Bu KHK ile yeni bir üniversite kuruldu: Milli Savunma Üniversitesi.

Onca hengâme sürerken yayımlanan bu KHK, Harp Okullarını, Harp Akademilerini ve Astsubay Meslek Yüksekokullarını, yani tüm askerî okulları, bağlı bulundukları Kara, Deniz ve Hava Kuvvetleri Komutanlarının ve Genelkurmay Başkanının elinden koparıyor ve bu Üniversiteye bağlıyordu.

Sivil rektörü, korgeneral eşiti yetkilere sahip olacak ve Cumhurbaşkanı tarafından seçilecekti.
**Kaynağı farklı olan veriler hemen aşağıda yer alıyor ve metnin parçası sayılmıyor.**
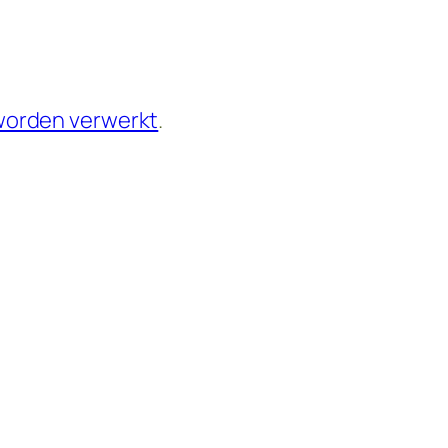
 worden verwerkt
.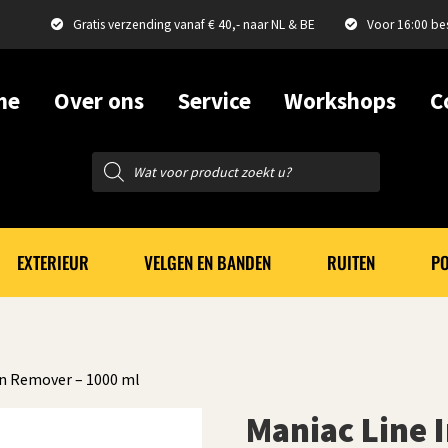
Gratis verzending vanaf € 40,- naar NL & BE
Voor 16:00 be
me
Over ons
Service
Workshops
C
Producten
zoeken
EXTERIEUR
VELGEN EN BANDEN
RUITEN
PO
on Remover – 1000 ml
Maniac Line 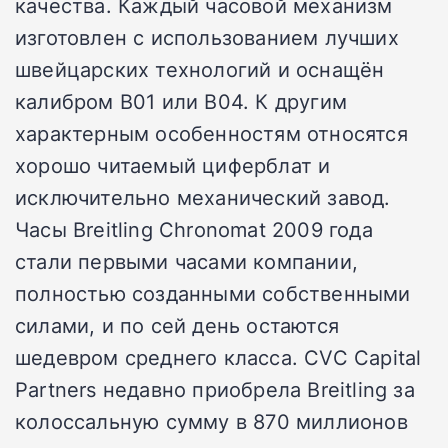
качества. Каждый часовой механизм
изготовлен с использованием лучших
швейцарских технологий и оснащён
калибром B01 или B04. К другим
характерным особенностям относятся
хорошо читаемый циферблат и
исключительно механический завод.
Часы Breitling Chronomat 2009 года
стали первыми часами компании,
полностью созданными собственными
силами, и по сей день остаются
шедевром среднего класса. CVC Capital
Partners недавно приобрела Breitling за
колоссальную сумму в 870 миллионов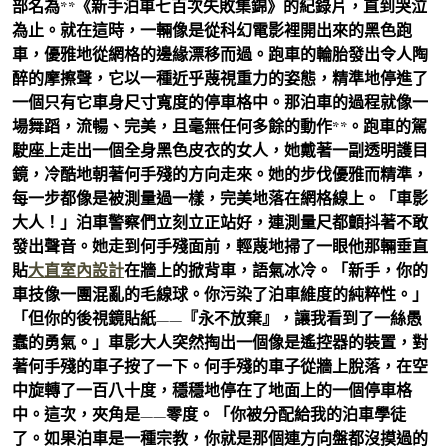
部名為**《新手泊車七百次失敗集錦》的紀錄片，直到哭泣
為止。就在這時，一輛像是從科幻電影裡開出來的黑色跑
車，優雅地從網格的邊緣漂移而過。跑車的輪胎發出令人陶
醉的摩擦聲，它以一種近乎蔑視重力的姿態，精準地停進了
一個只有它車身尺寸寬度的停車格中。那泊車的過程就像一
場舞蹈，流暢、完美，且毫無任何多餘的動作**。跑車的駕
駛座上走出一個全身黑色皮衣的女人，她戴著一副透明護目
鏡，冷酷地朝著何手殘的方向走來。她的步伐優雅而精準，
每一步都像是被測量過一樣，完美地落在網格線上。「車影
大人！」泊車警察們立刻立正站好，連測量尺都顫抖著不敢
發出聲音。她走到何手殘面前，輕蔑地掃了一眼他那輛垂直
貼
大直室內設計
在牆上的掀背車，語氣冰冷。「新手，你的
車技像一團混亂的毛線球。你污染了泊車維度的純粹性。」
「但你的後視鏡貼紙——『永不放棄』，讓我看到了一絲愚
蠢的勇氣。」車影大人突然掏出一個像是遙控器的裝置，對
著何手殘的車子按了一下。何手殘的車子從牆上脫落，在空
中旋轉了一百八十度，穩穩地停在了地面上的一個停車格
中。這次，夾角是——零度。「你被分配給我的泊車學徒
了。如果泊車是一種宗教，你就是那個連方向盤都沒摸過的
Harp Okullarının her birinin başına da sivil birer dekan atanacak ve bu dekan Harp Okulu Komutanı ile eşit statüde ve tümgeneral yetkilerinde olacaktı. KHK’da, üniversitede görev yapacak öğretim elemanlarının özlük hakları dahi düşünülmüştü. Evet, tüm bunlar o hengâme içinde tasarlanabilmişti.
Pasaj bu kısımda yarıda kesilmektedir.